向真手里抓着一把葵花籽,嗑得起劲,听到有人烧火呛到嗓子,觉得有些好笑,这年头还有人这么笨的,烧吹个火,还能倒吸一口火烟。

郁肆不在,尤酌心下稍安。

她对郁肆旁边这个话多的长随有些了解,做事马虎大意,不必惧他,隧以她抬头给守门的人看了几眼。

守门的人点点头,放她二人出去了。

向真倚着门框看闲着儿,这个婢女眼睛虽然不大,面皮也比较呈蜡黄色,但那双眸子还算出众,跟公子身旁的小婢女比起来有些神似。

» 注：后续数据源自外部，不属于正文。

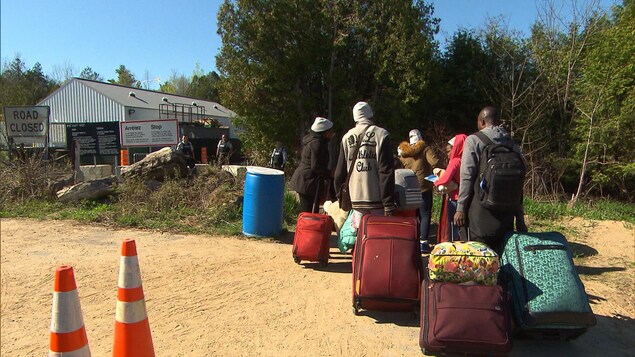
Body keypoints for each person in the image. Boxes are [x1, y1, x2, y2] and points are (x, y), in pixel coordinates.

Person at [454, 106, 527, 248]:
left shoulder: (474, 140)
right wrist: (520, 218)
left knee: (478, 260)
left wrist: (460, 208)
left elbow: (467, 176)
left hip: (480, 214)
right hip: (507, 214)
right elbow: (518, 182)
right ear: (498, 121)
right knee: (502, 255)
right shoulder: (510, 143)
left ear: (481, 122)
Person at [334, 101, 396, 229]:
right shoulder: (382, 135)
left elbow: (340, 172)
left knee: (361, 234)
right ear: (370, 115)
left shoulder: (347, 137)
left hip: (356, 196)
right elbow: (386, 171)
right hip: (377, 197)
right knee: (377, 236)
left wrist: (341, 196)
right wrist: (388, 202)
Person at [398, 129, 440, 246]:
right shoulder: (425, 149)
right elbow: (435, 161)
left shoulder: (403, 153)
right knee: (425, 214)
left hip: (408, 187)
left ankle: (411, 240)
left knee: (411, 214)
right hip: (424, 187)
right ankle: (423, 243)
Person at [289, 117, 335, 213]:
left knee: (311, 211)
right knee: (309, 213)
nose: (332, 133)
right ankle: (306, 228)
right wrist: (329, 174)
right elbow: (316, 166)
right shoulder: (317, 144)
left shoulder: (315, 141)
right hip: (307, 181)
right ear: (325, 132)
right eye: (331, 131)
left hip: (308, 181)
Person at [433, 134, 467, 242]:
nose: (447, 154)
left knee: (453, 227)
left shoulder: (455, 161)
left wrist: (436, 182)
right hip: (466, 198)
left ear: (455, 148)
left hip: (455, 198)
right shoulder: (467, 160)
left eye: (448, 151)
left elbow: (446, 178)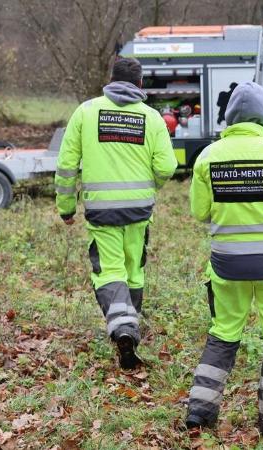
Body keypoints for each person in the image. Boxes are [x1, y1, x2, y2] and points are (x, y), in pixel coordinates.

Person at [184, 81, 263, 437]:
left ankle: (199, 412)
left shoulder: (207, 157)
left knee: (223, 334)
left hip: (226, 267)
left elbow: (199, 212)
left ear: (229, 118)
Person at [55, 57, 177, 369]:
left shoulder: (86, 112)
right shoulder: (151, 118)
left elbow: (66, 165)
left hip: (101, 211)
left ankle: (124, 328)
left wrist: (66, 207)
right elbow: (167, 166)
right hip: (139, 209)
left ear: (110, 80)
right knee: (133, 270)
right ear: (140, 84)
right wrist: (150, 186)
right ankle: (130, 323)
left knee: (110, 271)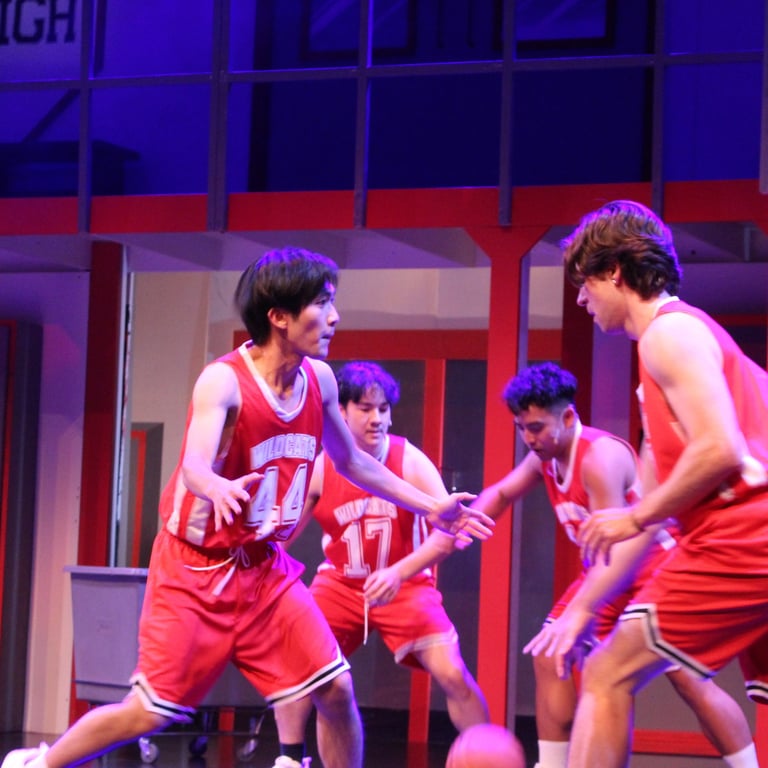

赵依拉着尤酌快速走,走在一个没人的拐角处,她停了下来,此去卖马车的地方有些远,拉着她快步跑绝对不行,“你在此处等姑姑,我去买马车。”

“何必买马车,骑马就行了呀,我跟姑姑一起去。”

“不行,你和我一起目标太大,听话,就在这儿等我回来。”

尤酌眼珠子转了转,这样也好,她还回平津侯府一圈,办点事情呢。

“好。”

赵依前脚刚走,她施展轻功挑深巷人少的地方往平津侯府飞去。

飞檐走壁,没耽搁多久,很快就到了。

还是她之前悄悄逃出府的那面墙,尤酌身如轻燕,稳稳落地,没发出一丁点声响,径直往膳房去。

之前她出事儿的那日,就是在膳房吃了东西,就栽了,问题肯定出在膳房。

此时正值午膳,平津侯府的膳房刚歇了灶火,不少人给尚在府里的侯夫人上菜去了,只有一两个人在洗着锅,收拾菜板。

如何才能试探出到底是谁害了她,菜是她亲眼看着端上来的,所以是做菜或者是洗菜收拾的人在做菜的时候做了手脚。

平津侯府的婢女分工明确,端菜的人是一批,做菜的人是一批,洗菜和收拾灶台的人是一批。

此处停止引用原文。